Ne percorro poche centinaia di metri, fino al bivio che indica Vézénobres, dove parte la strada molto più stretta che porta al paese: prima sale piano e poi s’impenna di colpo, proprio quando comincia ad attraversare le prime case. E un borgo medievale classico, incombente, acciottolato per terra e muri a retta contro il fianco della collina. Archi. Case di pietra meticolosamente restaurate. Imposte verdi. Grondaie di rame. Cascate di edera che piovono giù dai muri altissimi. Di nuovo, sembra di essere in un qualsiasi paese della Toscana: in particolare mi viene in mente Castelnuovo dell’Abate, in Val d’Orcia, vicino a Montalcino, dove ogni 10 di maggio c’è la processione della Madonna di Sant’Antimo che dal paese scende giù per stradine identiche a queste fino all’abbazia benedettina, edificata non a caso da monaci francesi sul calco di quella di Cluny. Qui non c’è nessun gioiello del genere nei dintorni, solo il castello – eccolo lassù –, un rudere coi muri sbrecciati che si stagliano nell’azzurro, ma l’impressione è proprio quella di essere a casa. È il miracolo del Medioevo, che affratella e protegge.

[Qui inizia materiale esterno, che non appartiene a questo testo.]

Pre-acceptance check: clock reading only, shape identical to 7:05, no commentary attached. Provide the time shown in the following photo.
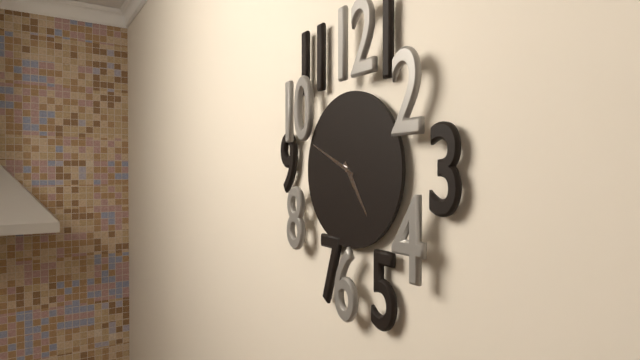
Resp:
4:49
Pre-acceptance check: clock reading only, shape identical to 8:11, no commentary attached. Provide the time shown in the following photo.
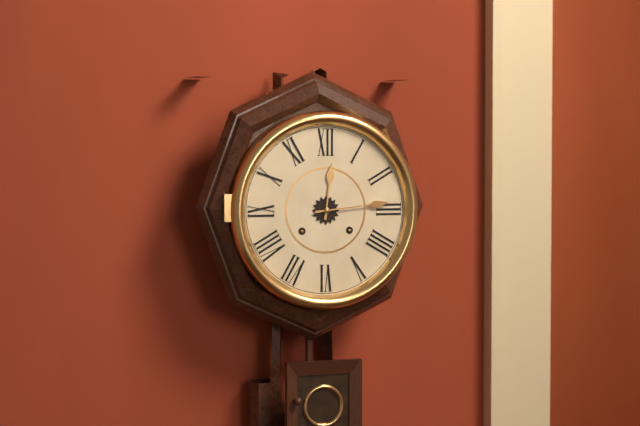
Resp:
12:14
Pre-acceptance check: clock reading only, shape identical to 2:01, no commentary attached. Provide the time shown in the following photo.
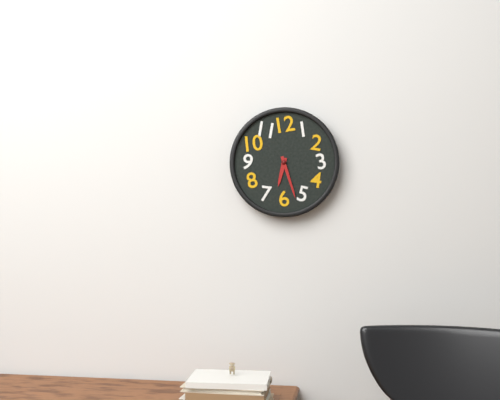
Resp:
6:27
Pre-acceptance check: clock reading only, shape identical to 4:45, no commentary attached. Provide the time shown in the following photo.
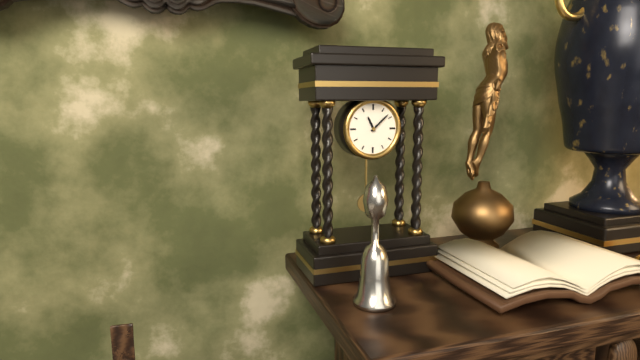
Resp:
11:08
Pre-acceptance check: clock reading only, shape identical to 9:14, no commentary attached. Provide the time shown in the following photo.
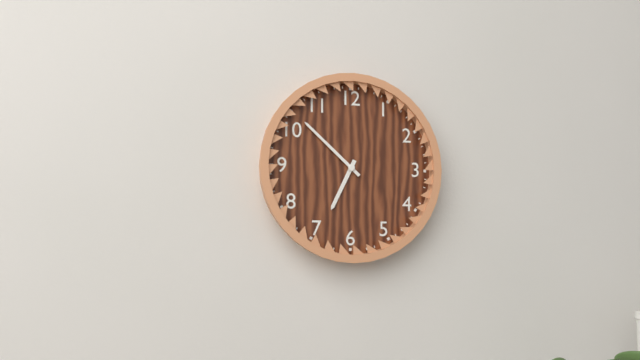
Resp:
6:52
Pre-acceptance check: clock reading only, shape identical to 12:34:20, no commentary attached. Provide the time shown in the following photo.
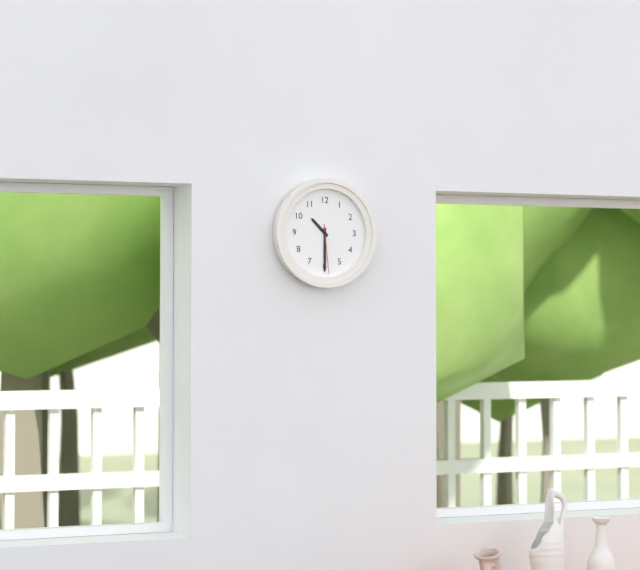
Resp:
10:30:29
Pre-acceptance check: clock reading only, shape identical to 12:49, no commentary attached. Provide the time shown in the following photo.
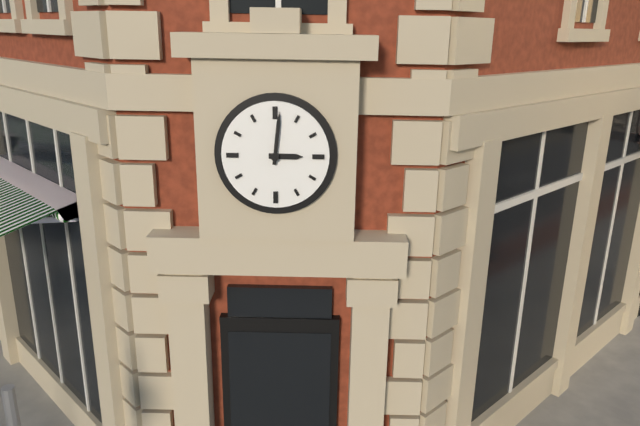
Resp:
3:01
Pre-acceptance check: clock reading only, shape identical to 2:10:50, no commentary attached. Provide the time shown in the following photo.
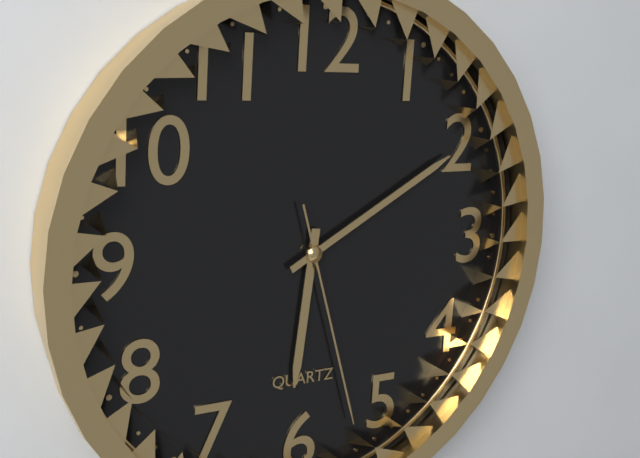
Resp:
6:10:27
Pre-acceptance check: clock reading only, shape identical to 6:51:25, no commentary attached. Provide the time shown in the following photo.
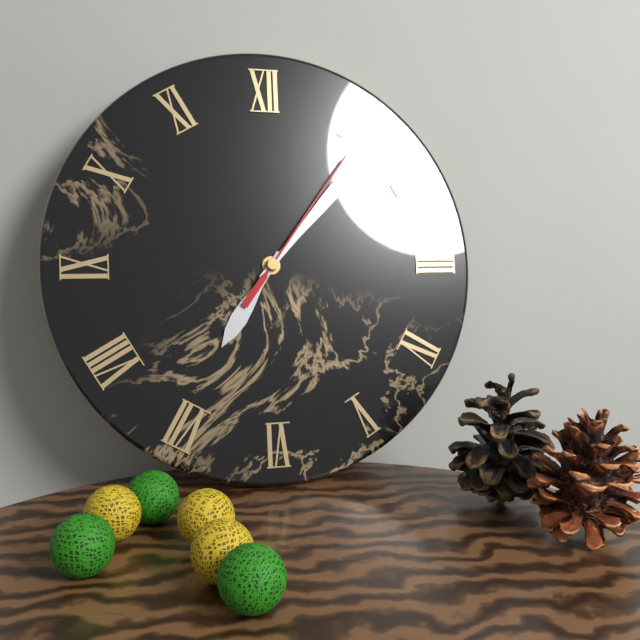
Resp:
7:07:06
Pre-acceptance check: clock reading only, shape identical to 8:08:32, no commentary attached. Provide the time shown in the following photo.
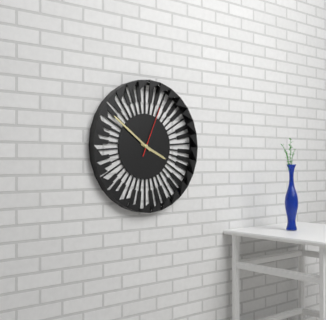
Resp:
3:51:04
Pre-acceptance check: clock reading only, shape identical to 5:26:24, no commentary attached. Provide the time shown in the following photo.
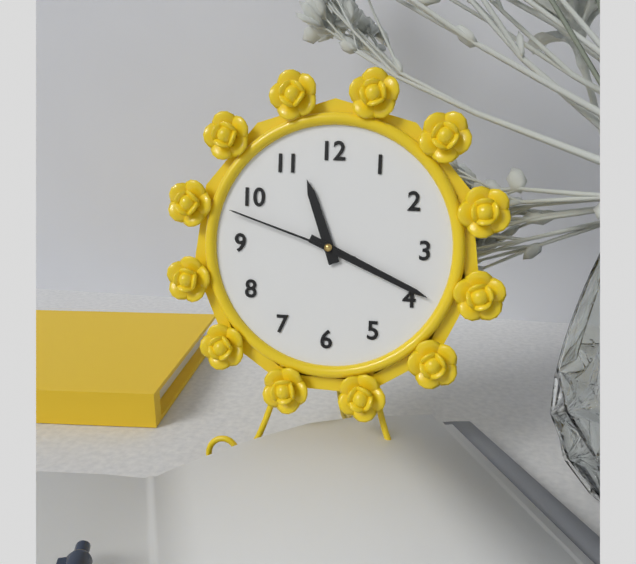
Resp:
11:19:48
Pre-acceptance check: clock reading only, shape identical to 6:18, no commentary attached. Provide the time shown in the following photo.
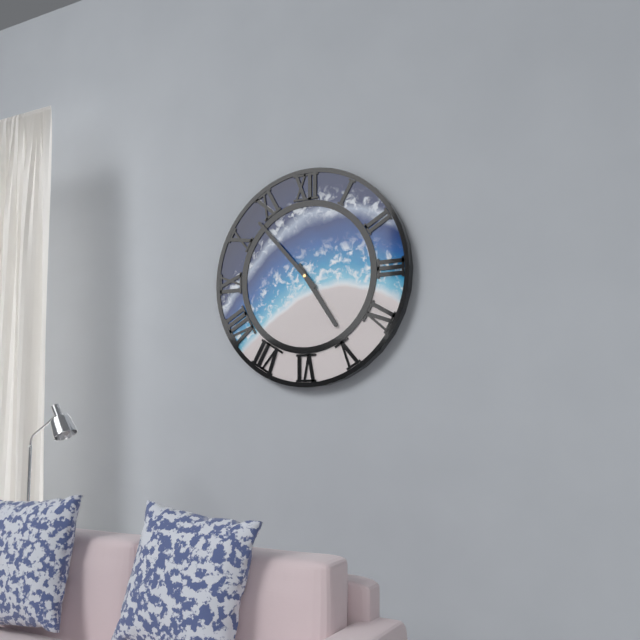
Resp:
4:53
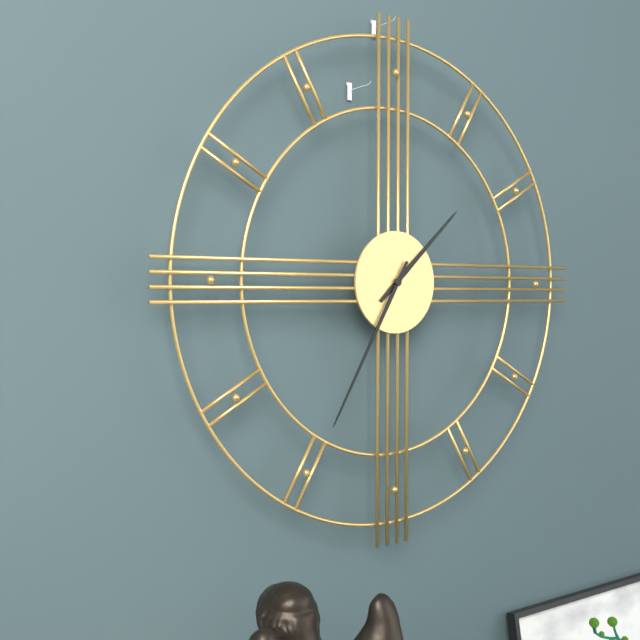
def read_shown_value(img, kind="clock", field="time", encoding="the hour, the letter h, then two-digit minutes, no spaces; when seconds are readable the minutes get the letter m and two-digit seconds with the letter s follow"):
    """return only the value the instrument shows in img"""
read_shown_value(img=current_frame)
1h35
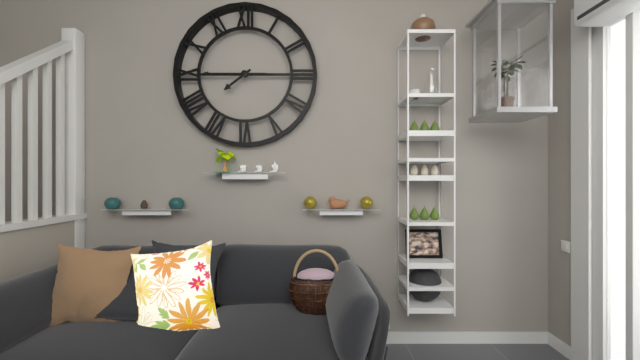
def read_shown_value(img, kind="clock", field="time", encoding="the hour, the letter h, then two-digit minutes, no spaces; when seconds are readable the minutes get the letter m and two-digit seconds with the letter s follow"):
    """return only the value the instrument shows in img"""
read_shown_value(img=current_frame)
7h45
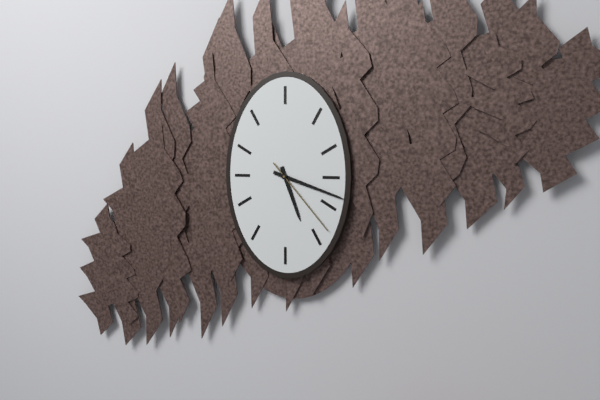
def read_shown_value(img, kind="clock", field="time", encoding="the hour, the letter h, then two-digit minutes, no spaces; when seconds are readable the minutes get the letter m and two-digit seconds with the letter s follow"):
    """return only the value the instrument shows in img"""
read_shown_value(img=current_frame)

Un po’ di Francia riappare nella Grand Rue, sulla quale sbuco d’improvviso, sudato e un po’ ansimante perché gli ultimi metri su per i gradoni sono stati duri: bar coi dehors sotto le tende verdi, chiesette romaniche, indigeni dai tratti manifestamente gallici, bacheche zeppe di annunci di iniziative turistiche, anche se di turisti qui ci sono solo io. Arrivo nella piazzetta della Mairie e mi siedo al tavolino di uno dei due caffè: Le Grenier d’Aladin. L’altro, sul lato opposto, si chiama Lefebvre Marie e sembra più carino, ma il sole calante proietta una perfetta diagonale d’ombra che divide in due la piazza, e io voglio stare al sole. Ho una gran sete, e ordino una delle birre più meritate della mia vita. Insomma, ce l’ho fatta. Un animale domestico, urbano, metropolitano, poco avvezzo alle prodezze fisiche e in particolare alle camminate che vanno di moda adesso, si sente a casa in un paese straniero dopo essere arrivato a piedi in cima a un borgo sconosciuto, proveniente da un paese sconosciuto, attraversando una campagna sconosciuta, e questo animale sono io. Sono le sei e un quarto, ci ho messo quasi due ore: non ho tempo di visitare il paese, devo rimettermi subito in cammino per tornare indietro se non voglio correre il rischio che minaccia noi viandanti medievali, essere sorpresi dall’oscurità. C’è il tempo però di ritornare in me per qualche istante, ricordarmi che ho una moglie a Roma incinta di sette mesi, e un telefonino in tasca per chiamarla. Un lampo di modernità che in questo momento ci sta bene, perché lei è l’unica cosa di cui senta la mancanza, in questo pomeriggio sorprendente. Chissà se riuscirò a spiegarle come sto bene.